Texto de lectura:
┌────────

Bueno, mi pelotazo es el siguiente (tomen nota que esto cae en el examen, Gutierrez que le veo!) : 

Como septiembre es un mes malo para la bolsa por definición, y la mayoría de los valores están sujetos artificialmente en plan "tente mientras cobro" a base de ayuditas y manos negras, y la economía está como está (tampoco hay que deprimirse), la única opción en bolsa que se me ocurre ahora mismo es deshacer todas las posiciones, llevar la pasta a ING (3% hoygan!! ya nos gustaría en el pelotazo tener esas rentabilidades!!) y esperar a mediados de octubre, a ver si termina la primera ostia y hay algún ligero rebote. 

Mientras tanto a esperar, que es una lección muy importante que debe aprender todo aquel que entre en bolsa, que muchas veces invertimos, acertamos y como ya hemos probado el sabor de la sangre nos tiramos a por otro valor porque nos da cosa tener el dinero quieto, pues muy mal!!! 

Un inversor debe tener alma de pescador, mucha paciencia y esperar a que llegue algo que valga la pena.

Y termino con un refrán "Si en la bolsa te quieres forrar no te canses de esperar"

Un abrazo.

└────────

Datos del ejercicio:
┌────────

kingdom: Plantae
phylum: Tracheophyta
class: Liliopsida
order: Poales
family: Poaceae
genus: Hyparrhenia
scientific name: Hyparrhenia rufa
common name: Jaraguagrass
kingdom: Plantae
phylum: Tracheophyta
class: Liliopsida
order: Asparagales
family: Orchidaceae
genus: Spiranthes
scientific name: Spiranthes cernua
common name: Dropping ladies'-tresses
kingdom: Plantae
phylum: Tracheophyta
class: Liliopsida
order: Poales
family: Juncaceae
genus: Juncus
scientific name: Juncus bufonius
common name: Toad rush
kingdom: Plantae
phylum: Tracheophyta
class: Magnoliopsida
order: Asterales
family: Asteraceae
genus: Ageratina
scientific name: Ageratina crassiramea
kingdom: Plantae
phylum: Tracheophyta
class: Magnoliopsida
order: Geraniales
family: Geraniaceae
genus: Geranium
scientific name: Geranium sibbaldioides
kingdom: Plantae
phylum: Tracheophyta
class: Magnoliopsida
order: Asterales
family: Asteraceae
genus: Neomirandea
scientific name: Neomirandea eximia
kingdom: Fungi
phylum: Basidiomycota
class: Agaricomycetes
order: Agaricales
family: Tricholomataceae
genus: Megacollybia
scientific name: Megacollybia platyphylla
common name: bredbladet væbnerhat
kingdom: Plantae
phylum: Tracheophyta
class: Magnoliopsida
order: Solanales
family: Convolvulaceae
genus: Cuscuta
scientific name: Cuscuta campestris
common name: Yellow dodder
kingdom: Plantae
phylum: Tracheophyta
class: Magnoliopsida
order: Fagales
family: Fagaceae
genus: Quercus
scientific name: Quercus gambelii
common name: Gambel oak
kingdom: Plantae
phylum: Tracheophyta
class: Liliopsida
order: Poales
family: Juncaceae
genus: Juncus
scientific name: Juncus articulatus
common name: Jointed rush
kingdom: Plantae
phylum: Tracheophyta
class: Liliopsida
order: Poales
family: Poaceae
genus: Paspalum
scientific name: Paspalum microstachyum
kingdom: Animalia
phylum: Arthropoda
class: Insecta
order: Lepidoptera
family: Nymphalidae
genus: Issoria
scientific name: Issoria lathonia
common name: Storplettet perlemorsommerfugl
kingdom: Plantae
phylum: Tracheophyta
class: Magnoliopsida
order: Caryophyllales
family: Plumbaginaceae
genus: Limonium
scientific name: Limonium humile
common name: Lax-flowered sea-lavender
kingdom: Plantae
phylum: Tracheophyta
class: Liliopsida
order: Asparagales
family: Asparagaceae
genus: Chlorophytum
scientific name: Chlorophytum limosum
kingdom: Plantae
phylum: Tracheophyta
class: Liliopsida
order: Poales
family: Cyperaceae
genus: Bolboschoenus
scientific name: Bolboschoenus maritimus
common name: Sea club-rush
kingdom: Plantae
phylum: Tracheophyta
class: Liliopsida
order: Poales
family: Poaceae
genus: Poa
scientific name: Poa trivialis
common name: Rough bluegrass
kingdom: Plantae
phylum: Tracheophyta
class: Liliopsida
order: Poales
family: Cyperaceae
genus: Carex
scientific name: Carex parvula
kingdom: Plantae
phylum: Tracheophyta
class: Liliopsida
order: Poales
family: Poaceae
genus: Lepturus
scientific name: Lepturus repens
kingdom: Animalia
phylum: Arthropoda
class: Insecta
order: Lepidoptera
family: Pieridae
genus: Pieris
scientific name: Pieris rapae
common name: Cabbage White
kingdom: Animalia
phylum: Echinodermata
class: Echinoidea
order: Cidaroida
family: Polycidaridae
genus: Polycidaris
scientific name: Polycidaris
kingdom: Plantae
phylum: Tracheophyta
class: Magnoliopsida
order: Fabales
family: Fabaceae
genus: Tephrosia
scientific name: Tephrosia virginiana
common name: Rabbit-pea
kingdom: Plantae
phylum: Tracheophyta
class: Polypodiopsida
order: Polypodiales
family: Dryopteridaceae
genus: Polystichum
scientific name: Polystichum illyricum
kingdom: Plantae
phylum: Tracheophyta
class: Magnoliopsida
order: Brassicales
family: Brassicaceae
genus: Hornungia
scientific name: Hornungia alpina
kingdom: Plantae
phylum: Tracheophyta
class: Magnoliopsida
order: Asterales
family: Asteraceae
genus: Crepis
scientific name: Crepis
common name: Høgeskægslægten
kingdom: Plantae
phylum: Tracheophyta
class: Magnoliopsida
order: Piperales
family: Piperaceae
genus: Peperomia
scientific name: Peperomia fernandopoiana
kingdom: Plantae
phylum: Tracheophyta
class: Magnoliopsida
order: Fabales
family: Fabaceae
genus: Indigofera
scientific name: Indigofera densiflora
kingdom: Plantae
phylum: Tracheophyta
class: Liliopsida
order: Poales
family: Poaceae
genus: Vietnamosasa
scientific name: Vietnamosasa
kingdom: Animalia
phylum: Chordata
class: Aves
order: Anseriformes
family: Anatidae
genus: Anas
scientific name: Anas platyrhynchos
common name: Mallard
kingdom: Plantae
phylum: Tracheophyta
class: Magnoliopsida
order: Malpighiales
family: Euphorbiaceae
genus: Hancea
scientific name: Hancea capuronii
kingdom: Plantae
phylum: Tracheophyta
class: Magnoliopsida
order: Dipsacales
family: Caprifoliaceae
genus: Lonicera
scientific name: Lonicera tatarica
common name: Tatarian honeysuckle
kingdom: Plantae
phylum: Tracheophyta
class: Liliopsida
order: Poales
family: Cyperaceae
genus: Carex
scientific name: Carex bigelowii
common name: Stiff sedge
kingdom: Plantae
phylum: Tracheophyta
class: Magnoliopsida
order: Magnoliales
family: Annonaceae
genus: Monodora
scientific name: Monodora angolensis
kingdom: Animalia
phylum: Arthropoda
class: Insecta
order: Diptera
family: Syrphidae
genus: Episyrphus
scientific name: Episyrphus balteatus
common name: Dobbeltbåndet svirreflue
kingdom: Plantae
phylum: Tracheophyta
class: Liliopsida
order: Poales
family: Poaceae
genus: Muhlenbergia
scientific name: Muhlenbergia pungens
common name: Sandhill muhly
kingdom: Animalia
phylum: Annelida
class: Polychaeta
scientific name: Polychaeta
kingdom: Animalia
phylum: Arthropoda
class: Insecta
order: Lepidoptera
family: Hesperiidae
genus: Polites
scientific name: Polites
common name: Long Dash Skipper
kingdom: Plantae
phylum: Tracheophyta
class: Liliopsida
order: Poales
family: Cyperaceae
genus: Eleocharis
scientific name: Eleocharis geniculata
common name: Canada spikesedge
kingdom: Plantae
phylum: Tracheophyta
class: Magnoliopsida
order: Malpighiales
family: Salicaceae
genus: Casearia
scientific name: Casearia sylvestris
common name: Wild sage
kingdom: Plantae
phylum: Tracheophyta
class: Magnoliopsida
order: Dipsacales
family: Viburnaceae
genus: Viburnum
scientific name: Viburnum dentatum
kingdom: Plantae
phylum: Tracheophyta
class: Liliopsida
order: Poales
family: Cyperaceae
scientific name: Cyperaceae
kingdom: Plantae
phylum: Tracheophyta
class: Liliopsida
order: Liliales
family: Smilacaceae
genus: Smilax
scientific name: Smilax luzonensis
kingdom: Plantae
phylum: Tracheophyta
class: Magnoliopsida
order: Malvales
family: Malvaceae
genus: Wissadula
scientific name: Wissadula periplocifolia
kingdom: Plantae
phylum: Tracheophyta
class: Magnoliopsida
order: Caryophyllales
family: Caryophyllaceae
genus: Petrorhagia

└────────

Tareas:
A: Resume en forma de lista el párrafo del texto sobre la bolsa que empieza por "Como septiembre es un mes malo", conservando sus datos principales.
B: Devuelve sin ningún cambio todo lo que va desde la línea de los registros que contiene "genus: Smilax" hasta el final de los registros, con ambos extremos incluidos.
El texto sobre la bolsa y los registros son materiales independientes entre sí.

Respuestas esperadas:
A:
- Septiembre es, por definición, un mes malo para la bolsa.
- La mayoría de los valores se sostienen artificialmente con ayudas y manos negras, y la economía está como está.
- La única opción que se plantea es deshacer todas las posiciones y llevar el dinero a ING, que ofrece un 3 %.
- Después habría que esperar a mediados de octubre, por si termina la primera caída y llega algún ligero rebote.

B:
genus: Smilax
scientific name: Smilax luzonensis
kingdom: Plantae
phylum: Tracheophyta
class: Magnoliopsida
order: Malvales
family: Malvaceae
genus: Wissadula
scientific name: Wissadula periplocifolia
kingdom: Plantae
phylum: Tracheophyta
class: Magnoliopsida
order: Caryophyllales
family: Caryophyllaceae
genus: Petrorhagia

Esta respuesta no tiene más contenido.